WORK TASK: A word-for-word restatement of all the records is the required answer.

═══ SOURCE DATA ═══

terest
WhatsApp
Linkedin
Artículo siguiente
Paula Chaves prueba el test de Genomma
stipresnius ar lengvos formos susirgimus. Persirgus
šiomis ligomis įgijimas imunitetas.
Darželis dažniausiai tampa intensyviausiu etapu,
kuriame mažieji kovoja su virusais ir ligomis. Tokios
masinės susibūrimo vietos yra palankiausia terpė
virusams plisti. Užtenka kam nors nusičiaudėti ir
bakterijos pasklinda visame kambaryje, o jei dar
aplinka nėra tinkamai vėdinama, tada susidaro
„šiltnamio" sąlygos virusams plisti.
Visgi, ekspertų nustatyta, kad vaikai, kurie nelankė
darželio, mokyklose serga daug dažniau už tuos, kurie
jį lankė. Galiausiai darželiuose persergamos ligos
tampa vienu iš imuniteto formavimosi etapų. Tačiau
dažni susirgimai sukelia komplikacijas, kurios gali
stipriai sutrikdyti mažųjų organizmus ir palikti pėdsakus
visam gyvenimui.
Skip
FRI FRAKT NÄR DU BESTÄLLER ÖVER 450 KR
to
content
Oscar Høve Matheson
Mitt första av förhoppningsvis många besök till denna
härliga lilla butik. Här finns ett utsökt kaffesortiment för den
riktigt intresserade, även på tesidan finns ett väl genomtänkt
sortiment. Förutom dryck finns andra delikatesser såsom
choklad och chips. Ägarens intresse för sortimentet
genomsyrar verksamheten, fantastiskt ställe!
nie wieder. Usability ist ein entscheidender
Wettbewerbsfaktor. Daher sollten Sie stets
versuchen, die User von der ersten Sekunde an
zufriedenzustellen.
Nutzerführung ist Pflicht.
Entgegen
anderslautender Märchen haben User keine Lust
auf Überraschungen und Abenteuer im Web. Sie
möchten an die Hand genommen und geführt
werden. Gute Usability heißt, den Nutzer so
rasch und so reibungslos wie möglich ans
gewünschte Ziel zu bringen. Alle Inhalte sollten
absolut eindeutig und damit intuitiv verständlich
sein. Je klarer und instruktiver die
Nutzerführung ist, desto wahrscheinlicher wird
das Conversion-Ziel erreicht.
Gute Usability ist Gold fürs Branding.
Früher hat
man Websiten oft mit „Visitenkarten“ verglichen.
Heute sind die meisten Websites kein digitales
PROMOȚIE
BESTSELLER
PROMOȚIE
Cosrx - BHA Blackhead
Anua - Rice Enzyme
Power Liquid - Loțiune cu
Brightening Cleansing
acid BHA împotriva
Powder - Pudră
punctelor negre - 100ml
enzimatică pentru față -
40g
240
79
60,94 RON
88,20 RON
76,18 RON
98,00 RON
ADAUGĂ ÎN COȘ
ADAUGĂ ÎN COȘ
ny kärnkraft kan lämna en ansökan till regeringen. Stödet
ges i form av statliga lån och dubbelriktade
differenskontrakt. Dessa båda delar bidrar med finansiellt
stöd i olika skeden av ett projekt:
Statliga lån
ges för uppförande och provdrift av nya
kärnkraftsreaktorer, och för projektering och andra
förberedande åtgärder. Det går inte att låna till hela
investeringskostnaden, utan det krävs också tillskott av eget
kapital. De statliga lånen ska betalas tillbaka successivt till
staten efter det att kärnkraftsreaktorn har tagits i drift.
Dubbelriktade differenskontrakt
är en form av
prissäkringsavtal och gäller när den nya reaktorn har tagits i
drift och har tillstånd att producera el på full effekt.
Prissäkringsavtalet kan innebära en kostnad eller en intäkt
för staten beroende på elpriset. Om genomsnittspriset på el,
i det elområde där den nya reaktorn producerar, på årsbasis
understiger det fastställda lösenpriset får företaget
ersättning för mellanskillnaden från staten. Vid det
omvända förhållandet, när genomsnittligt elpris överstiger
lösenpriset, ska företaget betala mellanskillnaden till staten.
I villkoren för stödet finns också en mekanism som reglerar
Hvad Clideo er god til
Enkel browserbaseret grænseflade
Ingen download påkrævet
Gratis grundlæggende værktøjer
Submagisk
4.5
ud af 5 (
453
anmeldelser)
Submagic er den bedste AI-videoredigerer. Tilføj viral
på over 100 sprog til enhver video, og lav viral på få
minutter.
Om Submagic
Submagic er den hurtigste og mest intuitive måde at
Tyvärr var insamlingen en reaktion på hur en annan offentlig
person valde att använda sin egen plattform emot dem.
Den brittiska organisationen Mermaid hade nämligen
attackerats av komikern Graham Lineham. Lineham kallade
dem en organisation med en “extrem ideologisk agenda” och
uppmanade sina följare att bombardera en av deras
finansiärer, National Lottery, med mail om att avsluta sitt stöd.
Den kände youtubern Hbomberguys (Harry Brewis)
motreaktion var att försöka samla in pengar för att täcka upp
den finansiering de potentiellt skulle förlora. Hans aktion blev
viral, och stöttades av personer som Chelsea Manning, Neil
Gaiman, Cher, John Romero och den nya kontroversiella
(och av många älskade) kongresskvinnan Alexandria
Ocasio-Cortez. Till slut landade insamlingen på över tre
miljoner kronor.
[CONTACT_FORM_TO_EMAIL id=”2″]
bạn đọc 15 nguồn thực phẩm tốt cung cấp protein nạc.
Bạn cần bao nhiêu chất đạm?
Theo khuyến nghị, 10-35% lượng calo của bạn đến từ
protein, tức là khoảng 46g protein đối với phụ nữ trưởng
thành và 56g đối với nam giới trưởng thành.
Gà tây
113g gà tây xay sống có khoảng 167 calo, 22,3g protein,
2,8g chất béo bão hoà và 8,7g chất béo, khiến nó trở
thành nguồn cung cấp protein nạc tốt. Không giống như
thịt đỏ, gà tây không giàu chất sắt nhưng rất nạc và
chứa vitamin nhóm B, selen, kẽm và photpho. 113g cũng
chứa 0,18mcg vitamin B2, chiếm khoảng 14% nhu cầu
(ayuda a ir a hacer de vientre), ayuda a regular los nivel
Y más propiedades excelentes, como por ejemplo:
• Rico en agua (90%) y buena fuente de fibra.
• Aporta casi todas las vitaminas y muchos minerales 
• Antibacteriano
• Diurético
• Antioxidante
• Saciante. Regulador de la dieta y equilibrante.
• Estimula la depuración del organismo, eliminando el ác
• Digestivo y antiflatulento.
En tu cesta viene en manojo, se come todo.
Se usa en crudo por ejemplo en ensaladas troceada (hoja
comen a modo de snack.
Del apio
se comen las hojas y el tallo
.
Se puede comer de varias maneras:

═══

THE ANSWER:
terest
WhatsApp
Linkedin
Artículo siguiente
Paula Chaves prueba el test de Genomma
stipresnius ar lengvos formos susirgimus. Persirgus
šiomis ligomis įgijimas imunitetas.
Darželis dažniausiai tampa intensyviausiu etapu,
kuriame mažieji kovoja su virusais ir ligomis. Tokios
masinės susibūrimo vietos yra palankiausia terpė
virusams plisti. Užtenka kam nors nusičiaudėti ir
bakterijos pasklinda visame kambaryje, o jei dar
aplinka nėra tinkamai vėdinama, tada susidaro
„šiltnamio" sąlygos virusams plisti.
Visgi, ekspertų nustatyta, kad vaikai, kurie nelankė
darželio, mokyklose serga daug dažniau už tuos, kurie
jį lankė. Galiausiai darželiuose persergamos ligos
tampa vienu iš imuniteto formavimosi etapų. Tačiau
dažni susirgimai sukelia komplikacijas, kurios gali
stipriai sutrikdyti mažųjų organizmus ir palikti pėdsakus
visam gyvenimui.
Skip
FRI FRAKT NÄR DU BESTÄLLER ÖVER 450 KR
to
content
Oscar Høve Matheson
Mitt första av förhoppningsvis många besök till denna
härliga lilla butik. Här finns ett utsökt kaffesortiment för den
riktigt intresserade, även på tesidan finns ett väl genomtänkt
sortiment. Förutom dryck finns andra delikatesser såsom
choklad och chips. Ägarens intresse för sortimentet
genomsyrar verksamheten, fantastiskt ställe!
nie wieder. Usability ist ein entscheidender
Wettbewerbsfaktor. Daher sollten Sie stets
versuchen, die User von der ersten Sekunde an
zufriedenzustellen.
Nutzerführung ist Pflicht.
Entgegen
anderslautender Märchen haben User keine Lust
auf Überraschungen und Abenteuer im Web. Sie
möchten an die Hand genommen und geführt
werden. Gute Usability heißt, den Nutzer so
rasch und so reibungslos wie möglich ans
gewünschte Ziel zu bringen. Alle Inhalte sollten
absolut eindeutig und damit intuitiv verständlich
sein. Je klarer und instruktiver die
Nutzerführung ist, desto wahrscheinlicher wird
das Conversion-Ziel erreicht.
Gute Usability ist Gold fürs Branding.
Früher hat
man Websiten oft mit „Visitenkarten“ verglichen.
Heute sind die meisten Websites kein digitales
PROMOȚIE
BESTSELLER
PROMOȚIE
Cosrx - BHA Blackhead
Anua - Rice Enzyme
Power Liquid - Loțiune cu
Brightening Cleansing
acid BHA împotriva
Powder - Pudră
punctelor negre - 100ml
enzimatică pentru față -
40g
240
79
60,94 RON
88,20 RON
76,18 RON
98,00 RON
ADAUGĂ ÎN COȘ
ADAUGĂ ÎN COȘ
ny kärnkraft kan lämna en ansökan till regeringen. Stödet
ges i form av statliga lån och dubbelriktade
differenskontrakt. Dessa båda delar bidrar med finansiellt
stöd i olika skeden av ett projekt:
Statliga lån
ges för uppförande och provdrift av nya
kärnkraftsreaktorer, och för projektering och andra
förberedande åtgärder. Det går inte att låna till hela
investeringskostnaden, utan det krävs också tillskott av eget
kapital. De statliga lånen ska betalas tillbaka successivt till
staten efter det att kärnkraftsreaktorn har tagits i drift.
Dubbelriktade differenskontrakt
är en form av
prissäkringsavtal och gäller när den nya reaktorn har tagits i
drift och har tillstånd att producera el på full effekt.
Prissäkringsavtalet kan innebära en kostnad eller en intäkt
för staten beroende på elpriset. Om genomsnittspriset på el,
i det elområde där den nya reaktorn producerar, på årsbasis
understiger det fastställda lösenpriset får företaget
ersättning för mellanskillnaden från staten. Vid det
omvända förhållandet, när genomsnittligt elpris överstiger
lösenpriset, ska företaget betala mellanskillnaden till staten.
I villkoren för stödet finns också en mekanism som reglerar
Hvad Clideo er god til
Enkel browserbaseret grænseflade
Ingen download påkrævet
Gratis grundlæggende værktøjer
Submagisk
4.5
ud af 5 (
453
anmeldelser)
Submagic er den bedste AI-videoredigerer. Tilføj viral
på over 100 sprog til enhver video, og lav viral på få
minutter.
Om Submagic
Submagic er den hurtigste og mest intuitive måde at
Tyvärr var insamlingen en reaktion på hur en annan offentlig
person valde att använda sin egen plattform emot dem.
Den brittiska organisationen Mermaid hade nämligen
attackerats av komikern Graham Lineham. Lineham kallade
dem en organisation med en “extrem ideologisk agenda” och
uppmanade sina följare att bombardera en av deras
finansiärer, National Lottery, med mail om att avsluta sitt stöd.
Den kände youtubern Hbomberguys (Harry Brewis)
motreaktion var att försöka samla in pengar för att täcka upp
den finansiering de potentiellt skulle förlora. Hans aktion blev
viral, och stöttades av personer som Chelsea Manning, Neil
Gaiman, Cher, John Romero och den nya kontroversiella
(och av många älskade) kongresskvinnan Alexandria
Ocasio-Cortez. Till slut landade insamlingen på över tre
miljoner kronor.
[CONTACT_FORM_TO_EMAIL id=”2″]
bạn đọc 15 nguồn thực phẩm tốt cung cấp protein nạc.
Bạn cần bao nhiêu chất đạm?
Theo khuyến nghị, 10-35% lượng calo của bạn đến từ
protein, tức là khoảng 46g protein đối với phụ nữ trưởng
thành và 56g đối với nam giới trưởng thành.
Gà tây
113g gà tây xay sống có khoảng 167 calo, 22,3g protein,
2,8g chất béo bão hoà và 8,7g chất béo, khiến nó trở
thành nguồn cung cấp protein nạc tốt. Không giống như
thịt đỏ, gà tây không giàu chất sắt nhưng rất nạc và
chứa vitamin nhóm B, selen, kẽm và photpho. 113g cũng
chứa 0,18mcg vitamin B2, chiếm khoảng 14% nhu cầu
(ayuda a ir a hacer de vientre), ayuda a regular los nivel
Y más propiedades excelentes, como por ejemplo:
• Rico en agua (90%) y buena fuente de fibra.
• Aporta casi todas las vitaminas y muchos minerales 
• Antibacteriano
• Diurético
• Antioxidante
• Saciante. Regulador de la dieta y equilibrante.
• Estimula la depuración del organismo, eliminando el ác
• Digestivo y antiflatulento.
En tu cesta viene en manojo, se come todo.
Se usa en crudo por ejemplo en ensaladas troceada (hoja
comen a modo de snack.
Del apio
se comen las hojas y el tallo
.
Se puede comer de varias maneras:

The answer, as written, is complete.